"Humans have manipulated DNA for thousands of years with the purpose of selecting and producing organisms with the most desired traits. Dogs are a good example of this “artificial breeding” that dates back many years in human history. Yet it wasn’t until the 1970s that a new era of genetic engineering was launched after scientists figured out how to “cut and paste” genes from one organism to the other in the laboratory. With it came the birth of genetically modified (GM) food: its most controversial application. These inventions, also called “biotech crops”, boomed in the 90s with the commercialisation of the first genetically modified fruit in the US, the Flvr Savr tomato, a variety modified to increase firmness and shelf life.
Biotech crops received strong public opposition when the technology came to Europe in the 90s. The EU established one of the strictest legal frameworks to regulate these genetically modified organisms (GMOs) and to ensure information transparency to the public by the correct labelling of modified ingredients. However, there is a ""zero tolerance"" policy in cases where the modified variety has not been approved in the EU, even if it has been approved in other countries outside of the EU. In other words, unapproved genetic variations are not allowed to enter the European market. Ideally, the detection of genetic material (DNA) would confirm the origin of the food product, but this is practically challenging to carry out throughout each step of the food supply chain because the technologies to detect DNA are costly and time-consuming, needing specialised staff. Strict monitoring and traceability procedures are part of the legislation, however, a series of incidents considered as ‘Unauthorised Genetically Modified (organisms) or UGM emergencies’ by the European Union Reference Laboratory for GM Food and Feed, such as the detection of unauthorised rice in UK, France and Germany, have encouraged the development of better methods for UGM monitoring to protect European consumers.

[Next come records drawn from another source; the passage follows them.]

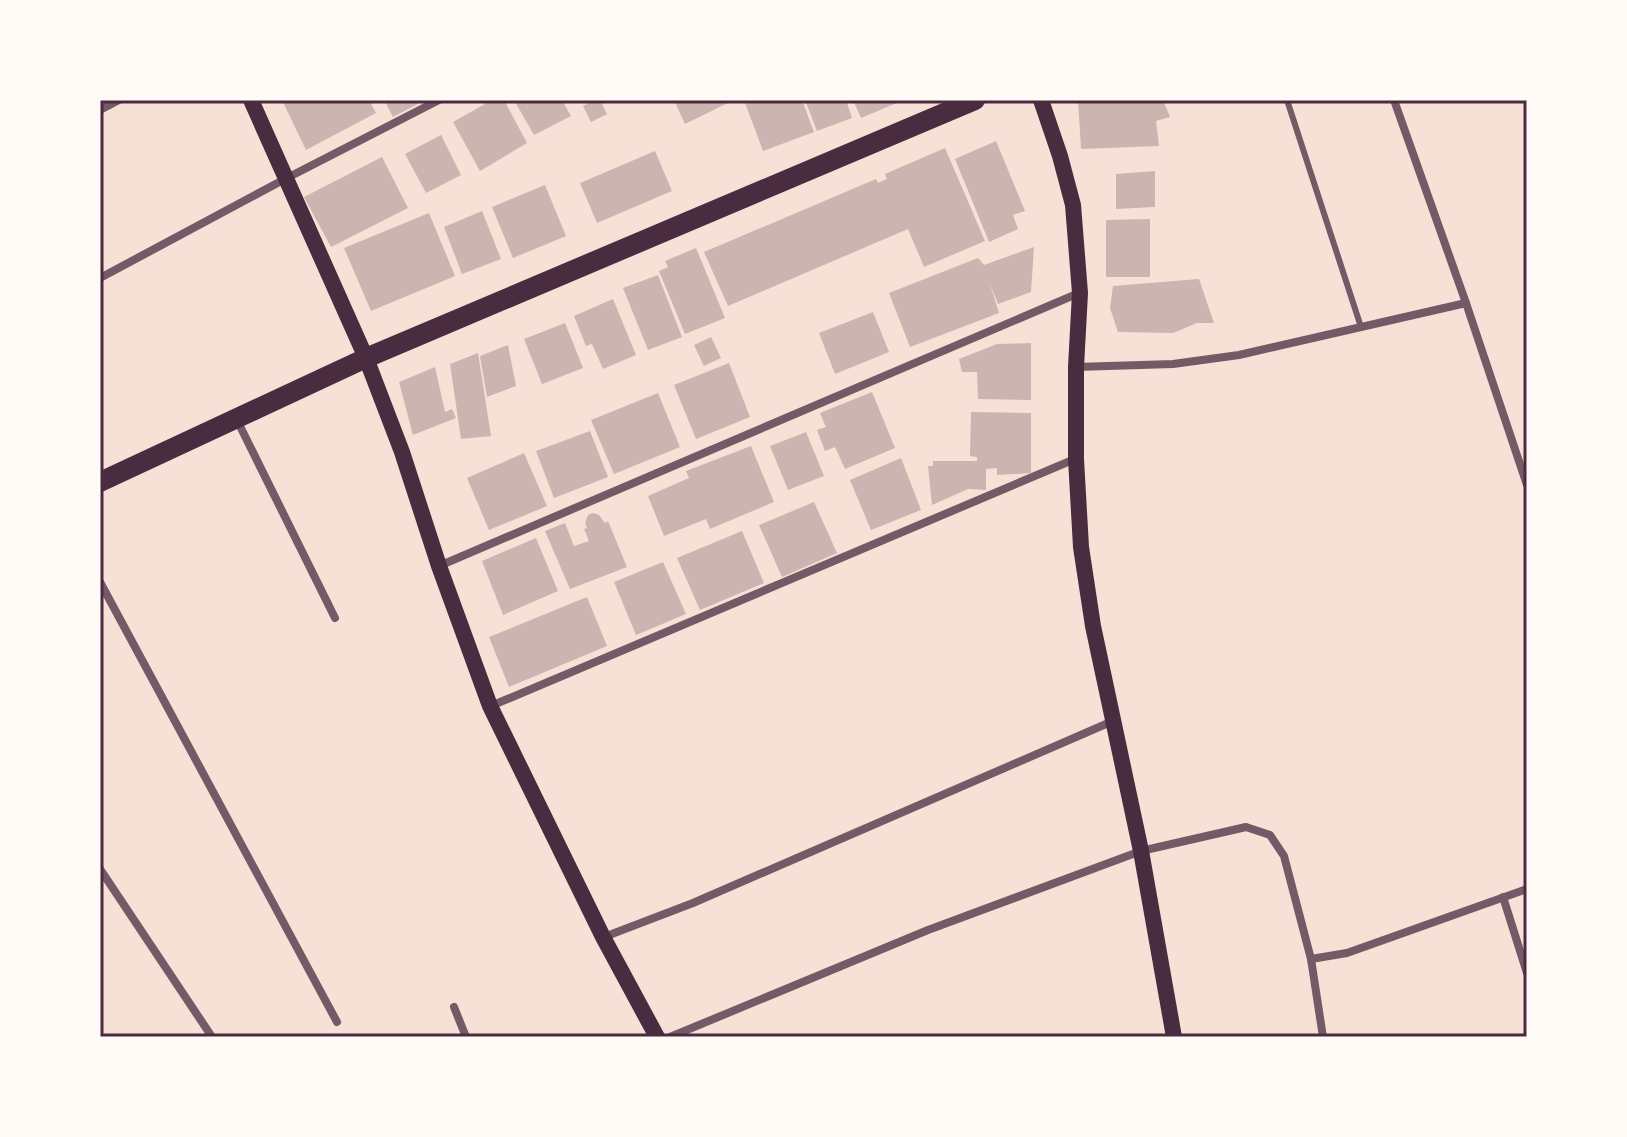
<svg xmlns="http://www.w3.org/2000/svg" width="1627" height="1137" font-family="'Source Serif 4',serif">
<rect width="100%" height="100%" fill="#f7e1d7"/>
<g fill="#ccb4b1">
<polygon points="282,100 369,100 376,113 306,150"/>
<polygon points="384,100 425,100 393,117"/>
<polygon points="492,100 504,100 527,143 480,171 453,122"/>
<polygon points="514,100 562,100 571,116 534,135"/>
<polygon points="585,100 600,100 607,114 591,122 583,106 587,104"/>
<polygon points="674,100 734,100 685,124"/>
<polygon points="744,100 802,100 814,132 763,151"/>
<polygon points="805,100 846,100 852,118 817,131"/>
<polygon points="853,100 904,100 861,118"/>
<polygon points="1078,100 1163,100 1170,117 1156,121 1159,146 1081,149"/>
<polygon points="441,135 461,175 426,193 405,154"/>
<polygon points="996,141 1025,211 1013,215 1018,229 989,242 955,159"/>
<polygon points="945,148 985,241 924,267 908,229 728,306 704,252 876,179 878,183 887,179 885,174"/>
<polygon points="655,151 672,191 597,223 580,183"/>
<polygon points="382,157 408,208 331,247 304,197"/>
<polygon points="1155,171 1155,207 1116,209 1116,174"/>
<polygon points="545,185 566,236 513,258 492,207"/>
<polygon points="482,211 501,259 462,274 444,227"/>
<polygon points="429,213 455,276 371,311 344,248"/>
<polygon points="1150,219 1150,277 1106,277 1106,220"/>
<polygon points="1034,247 1031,292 998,304 990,284 999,313 910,347 889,293 978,258 984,265"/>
<polygon points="696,248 725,318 685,334 659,271 668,267 665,261"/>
<polygon points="658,275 682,337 648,350 623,288"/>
<polygon points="1199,279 1214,323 1197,323 1173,333 1118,332 1110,308 1113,286"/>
<polygon points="613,299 636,355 603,369 592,344 586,346 574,316"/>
<polygon points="873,312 889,352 835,374 819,333"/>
<polygon points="565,323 583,368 542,384 524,339"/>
<polygon points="711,337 721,358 704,366 694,345"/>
<polygon points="1031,343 1031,400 978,399 977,372 962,372 959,359 997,344"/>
<polygon points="508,345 516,386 487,397 480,356"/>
<polygon points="478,353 491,436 461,439 450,364"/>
<polygon points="729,363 750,417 696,439 674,385"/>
<polygon points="435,367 445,412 452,409 456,418 413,435 399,382"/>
<polygon points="872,392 895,448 845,469 835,447 825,451 817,430 826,427 820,413"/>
<polygon points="658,393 680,447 614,474 591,420"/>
<polygon points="971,412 1031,413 1031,473 997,475 997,468 986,469 986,490 968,489 932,505 928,466 933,466 933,461 977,461 977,457 970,456"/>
<polygon points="590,431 608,477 554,498 536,451"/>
<polygon points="806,432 824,476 788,490 770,446"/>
<polygon points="751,446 774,502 710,529 706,519 664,536 648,496 689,478 686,471"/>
<polygon points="524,453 547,506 489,530 467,478"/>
<polygon points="901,458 921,510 871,530 850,480"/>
<polygon points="814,502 837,553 782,577 759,525"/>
<polygon points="593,513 599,515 605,523 608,521 627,567 570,589 545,531 565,523 574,546 589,541 584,529 587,528 585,523 588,515"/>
<polygon points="742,531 764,583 700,610 677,558"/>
<polygon points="536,538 558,591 503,615 482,561"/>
<polygon points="663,562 686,614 636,635 614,582"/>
<polygon points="587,597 607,646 509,687 489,637"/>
</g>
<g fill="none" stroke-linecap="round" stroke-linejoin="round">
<polyline stroke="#755966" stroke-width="6" points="1287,100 1361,327"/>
<g stroke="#755966" stroke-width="8">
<polyline points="1394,100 1466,303 1527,485"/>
<polyline points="100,110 119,100"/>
<polyline points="100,278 285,179 439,100"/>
<polyline points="1076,367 1173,364 1239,355 1466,303"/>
<polyline points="236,418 335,618"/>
<polyline points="439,566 1079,293"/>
<polyline points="100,582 337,1022"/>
<polyline points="491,706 1075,459"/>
<polyline points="100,869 212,1037"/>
<polyline points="1503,897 1527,973"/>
<polyline points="604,937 693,903 1113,721"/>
<polyline points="1311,959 1323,1037"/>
<polyline points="454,1007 466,1037"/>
<polyline points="670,1037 928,930 1141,851 1246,827 1270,835 1284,856 1311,959 1347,953 1527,889"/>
</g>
<g stroke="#4a2c40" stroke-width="16">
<polyline points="251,100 366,358 402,452 439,566 490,706 603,937 657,1037"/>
<polyline points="1041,100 1060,156 1073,205 1080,293 1076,367 1076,459 1081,547 1093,626 1141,851 1174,1037"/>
</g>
<polyline stroke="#4a2c40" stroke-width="20" points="100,482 366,358 975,100"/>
</g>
<rect width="1627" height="1137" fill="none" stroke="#fffaf5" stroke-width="204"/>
<rect x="102" y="102" width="1423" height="933" fill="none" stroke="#4a2c40" stroke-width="3"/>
</svg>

Although detecting DNA has been almost an exclusive task for the field of molecular biology, materials science has joined in this quest in recent years. Materials have been used for biomolecule separation, isolation and detection. By simplifying detection schemes with ultra-low detection levels using highly conductive materials, for example, analysts can dream of “mix-and-read” kit-like capabilities that allow for decentralised use by non-specialised staff. Graphene, the protagonist of the known 2D material family, and the subject of 2010’s Nobel Prize in physics, is one of the most commonly used materials for DNA detection. As scientists discovered that materials can have unprecedented properties from their downsizing to the atomic thin scale, resembling a sheet of paper, the field of 2D materials has been object of intense attention. They have large aspect ratio, and enhanced or unique physical properties, as well as specific and tuneable surface chemistry and thickness, which can control those properties.
This Action had as overall objective the development of simple DNA detection assays based on novel 2D materials for UGM monitoring, originally focusing on one of the newest and less explored materials based on the phosphorus element: 2D black phosphorus (BP) or phosphorene. Isolated only in 2014, this material has attracted significant attention in the scientific community because they are considered the middle point between graphene and transition metal dichalcogenides in terms of electronic properties. Turning layered sheets of this material into small layered dots of lateral nanodimensions results in changed optical properties: the dots become fluorescent under irradiation with light. By interacting with a labelled DNA strand, these BP dots (black phosphorus quantum dots, or BPQDs) were predicted to serve as “light switches” that would turn off and on upon recognition of target DNA sequences."